Animation Watch: The Wild Robot (2024)




Watched:  03/15/2025
Format:  Peacock
Viewing:  First
Director:  Chris Sanders


Well, this is kind of funny.  I wondered what had become of the writer/ director of Disney's Lilo & Stitch after watching the movie the other night, and here is as writer/ director of The Wild Robot (2024).  

The biggest problem The Wild Robot has is that it came up against Flow in the same year in the Oscar race, and the two, curiously, share similar themes using animals as their analogy.  But, luckily, I am not an award-granting body, and have place in my brain for both movies.  And I liked this movie quite a lot.

Yes, The Wild Robot is worth seeing, if for no other reason than that the design of film is a wonder.  It's some of the finest work I've seen from a US animation studio outside of Pixar or Disney, mixing realism with painterly flourishes, with classical film-making featuring inventive use of camera movement in a way that I just rarely feel anyone outside of Pixar, in particular, really lands (I'm still not over some of the imagery in Soul).    

And, it's all in service to the story.  

The unnatural colors of the designed/ human world never exactly clash with the palette of the wild world, but they do stand out, and as our robot has no face with which to indicate expression, she illuminates in a variety of colors.  And, in the climactic confrontation, even the blaze is an unnatural hue.  And Roz's (Lupita Nyong'o) slow transformation to fit in with the wild world is handled not with near-invisible nuance, maybe, but it sure feels right.  It's fantastic stuff.  

The character animation is top-notch, and in an era with nigh-unwatchable films like Garfield and Despicable Me 4 cluttering theaters, is a reminder that character animation is not just jerking characters around the screen at top speed or barely animating skeletons.  Yes, that was supposed to be an attack on a lot of modern animation.  But we get far more from the face-less Roz through lights, sounds and gesture than you get out of an army of hyperactive minions.

We're in a future wherein autonomous, humanoid robots are now part of every day society for humans, and priced where every family can own one.  A real Jetsons future.  However, a shipment of these robots has been lost at sea, crashing up on what appears to be an island along the Pacific Northwest coastline, likely along the Washington or Canadian shore.  The island is uninhabited by humans, but is full of wildlife, like geese, raccoons, squirrels, deer, moose, beavers and a bear.

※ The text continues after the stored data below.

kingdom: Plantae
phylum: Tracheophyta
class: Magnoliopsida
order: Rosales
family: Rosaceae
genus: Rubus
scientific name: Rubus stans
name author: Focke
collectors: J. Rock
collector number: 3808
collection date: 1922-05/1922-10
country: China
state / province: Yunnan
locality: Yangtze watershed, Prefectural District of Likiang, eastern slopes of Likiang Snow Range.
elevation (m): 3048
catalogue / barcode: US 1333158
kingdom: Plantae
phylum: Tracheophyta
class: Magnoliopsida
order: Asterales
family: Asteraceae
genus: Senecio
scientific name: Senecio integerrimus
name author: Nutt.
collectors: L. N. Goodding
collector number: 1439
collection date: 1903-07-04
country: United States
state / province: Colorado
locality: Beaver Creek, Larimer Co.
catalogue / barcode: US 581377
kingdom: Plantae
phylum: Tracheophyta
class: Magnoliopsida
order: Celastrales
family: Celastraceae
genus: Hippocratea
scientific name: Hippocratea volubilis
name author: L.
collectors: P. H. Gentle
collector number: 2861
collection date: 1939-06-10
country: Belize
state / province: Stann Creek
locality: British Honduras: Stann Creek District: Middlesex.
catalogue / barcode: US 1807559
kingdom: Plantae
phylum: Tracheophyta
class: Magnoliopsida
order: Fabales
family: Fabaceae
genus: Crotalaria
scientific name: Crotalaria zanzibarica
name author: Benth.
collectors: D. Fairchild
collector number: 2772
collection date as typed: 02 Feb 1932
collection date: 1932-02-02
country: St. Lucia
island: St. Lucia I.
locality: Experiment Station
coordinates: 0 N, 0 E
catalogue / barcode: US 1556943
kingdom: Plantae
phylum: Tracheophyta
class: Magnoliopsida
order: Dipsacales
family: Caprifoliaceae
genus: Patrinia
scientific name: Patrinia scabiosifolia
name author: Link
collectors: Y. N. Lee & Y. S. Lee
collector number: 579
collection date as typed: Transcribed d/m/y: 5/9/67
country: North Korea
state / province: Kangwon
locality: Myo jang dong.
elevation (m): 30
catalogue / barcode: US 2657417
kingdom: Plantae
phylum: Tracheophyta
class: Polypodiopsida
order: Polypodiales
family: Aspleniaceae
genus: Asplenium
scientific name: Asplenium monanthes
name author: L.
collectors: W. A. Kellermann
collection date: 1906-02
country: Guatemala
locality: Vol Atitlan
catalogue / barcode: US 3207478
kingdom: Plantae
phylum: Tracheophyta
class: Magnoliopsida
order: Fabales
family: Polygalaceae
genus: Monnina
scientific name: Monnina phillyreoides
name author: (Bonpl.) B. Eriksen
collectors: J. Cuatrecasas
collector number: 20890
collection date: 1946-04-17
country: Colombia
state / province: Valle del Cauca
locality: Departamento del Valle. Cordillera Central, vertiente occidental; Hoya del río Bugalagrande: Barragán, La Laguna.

A surviving robot comes online and, never intended to live in the woods, must figure out why none of these organisms will give her orders.  After learning to speak "animal", she is accidentally given the directive to raise an orphaned gosling to adulthood so it will be able to fly south for the winter.  Pairing with a fox, Fink (Pedro Pascal), she builds a home and raises Brightbill (Kit Connor).  

Along the way, our robot overwrites her programming to meet the challenges of motherhood, the animals find that they're better together than apart, etc...  from a bullet point perspective, boilerplate kid movie stuff.  But, it's really the tone with which this is delivered that sets it apart.  If Flow is trying to embrace the natural world and animal behavior representing specific traits we recognize in ourselves, albeit wordlessly, The Wild Robot taps into the same idea a bit more on the nose while recognizing that all of these behaviors are *survival* behaviors.  And that a portion of the animals on this island are only going to survive by killing the other animals.  In the land of tooth and claw, shit is hard, man.

I don't know how Disney's story department would have handled some of the gags here about, yeah, life is short and hard and you're likely to get eaten.  Some of that is super dark (but funny!).  And, of course, the possum voiced by Catherine O'Hara's blunt descriptions of motherhood that are clearly intended for the parents in the audience who dragged their kids to a theater.

This is a kids movie, so its under no obligation to explain how the predators manage to not eat the other animals, but it is a lovely idea.  

Anyway, I dug the film.  As much as I like Flow, I wouldn't watch it with my nephew and niece, 9 and 7, without knowing we'd be stopping every ten minutes to discuss.  Wild Robot is made for them - which I know because the nephew had opinions on this movie - very positive, but as a proud member of our family, was not shy about discussing the difference from the book to film.

Like Flow, I look forward to rewatching the movie.   And, it sure feels set up for more Wild Robot as there are three books (to date) in the series and ends with the promise of more for Roz and Brightbill.